I'm practicing my proof-writing and was hoping you could let me know if this proof looks good. I would like to know if the proof is incorrect, if there are parts that are overly wordy/complicated, or if I'm missing some element of a proof that is helpful to see, if not strictly necessary.
The Prompt:
Prove that any intersection or finite union of closed sets is closed.
My Proof:
(Intersection)
Let A = ⋂F where F is a family of n closed sets F = {X1,…,Xn}. Let (xm) be a convergent sequence completely contained in A. This means that (xm) is also completely contained in Xk for all sets in F, and since each set is closed, lim(xm) is an element of every set in F. Since lim(xm) is an element of every set of F, it is also an element of A. Thus any convergent sequence completely contained in an intersection of closed sets also has its limit contained in that intersection. So any intersection of closed sets is closed.
(Finite Union)
Now let B = UF, and let (xm) be a convergent sequence completely contained in B. Since (xm) is convergent, it is Cauchy and thus any neighborhood around lim (xm) will contain all but finitely many elements of (xm). Since (xm) is contained in UF, there must then be some Xj∈F which contains all but finitely many elements of (xm)*. Define (ym) as a subsequence of (xm) which only contains values contained in Xj. We can see that (ym) is a convergent sequence contained in Xj, and since Xj is closed, lim(ym)∈Xj. The limit of (xm) is the same as the limit of any of its convergent subsequences, so lim(xm)∈Xj and thus lim(xm)∈B. Thus, any convergent sequence in a union of closed sets has its limit contained in that union of closed sets, so a finite union of closed sets is closed.
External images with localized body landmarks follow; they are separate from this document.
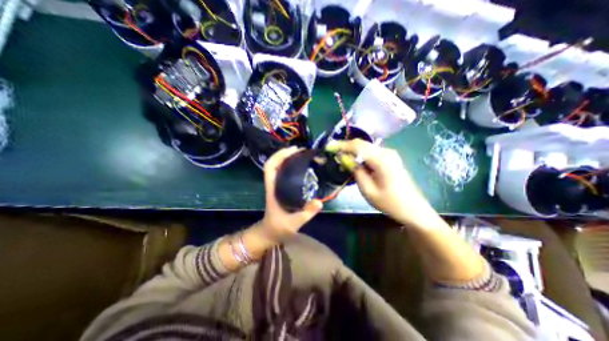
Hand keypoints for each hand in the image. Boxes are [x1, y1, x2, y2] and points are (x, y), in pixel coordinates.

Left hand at [256, 148, 322, 240]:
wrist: (270, 233)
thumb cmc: (278, 228)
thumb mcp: (293, 223)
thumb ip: (306, 213)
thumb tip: (320, 202)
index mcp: (272, 189)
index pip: (270, 167)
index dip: (279, 156)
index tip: (293, 150)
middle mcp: (273, 184)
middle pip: (274, 163)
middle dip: (285, 153)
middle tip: (301, 150)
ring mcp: (276, 185)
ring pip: (278, 167)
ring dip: (288, 158)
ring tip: (302, 155)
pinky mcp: (280, 188)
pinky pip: (284, 173)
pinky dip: (290, 166)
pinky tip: (301, 166)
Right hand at [326, 139, 435, 227]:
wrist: (414, 209)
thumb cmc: (390, 203)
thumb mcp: (368, 190)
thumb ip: (356, 172)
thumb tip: (344, 158)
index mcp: (382, 160)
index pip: (357, 146)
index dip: (341, 145)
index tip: (328, 147)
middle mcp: (386, 152)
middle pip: (361, 144)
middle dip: (345, 146)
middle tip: (332, 152)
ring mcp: (389, 154)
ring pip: (366, 147)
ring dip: (352, 150)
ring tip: (339, 157)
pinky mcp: (390, 158)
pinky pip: (371, 152)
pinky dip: (360, 155)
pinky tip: (353, 161)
*The part in bold seems a little hand-wavy to me. Is that justification enough, or is there some step I am missing?
Best Answer
The first proof is great - no problems there! For the second proof, you have the right idea, but the bold statement does require proof. Luckily it's true because of the Pigeonhole Principle.
Colloquially, "if you stuff infinitely many pigeons into finitely many holes, at least one hole will have infinitely many pigeons." More formally, suppose $B = \cup \, X_i$, where each $X_i$ is closed. By definition, the sequence $\{x_m\}$ has infinitely many terms, so at least one $X_i$ -- without loss of generality, call it $X_1$ -- must contain infinitely many terms of the sequence. In other words, $X_1$ contains a sub-sequence.
Then as you did, you can use the fact that $X_1$ is closed to show that $\lim x_m$ is contained in $X_1$, and thus contained in $B$. Hope that helps!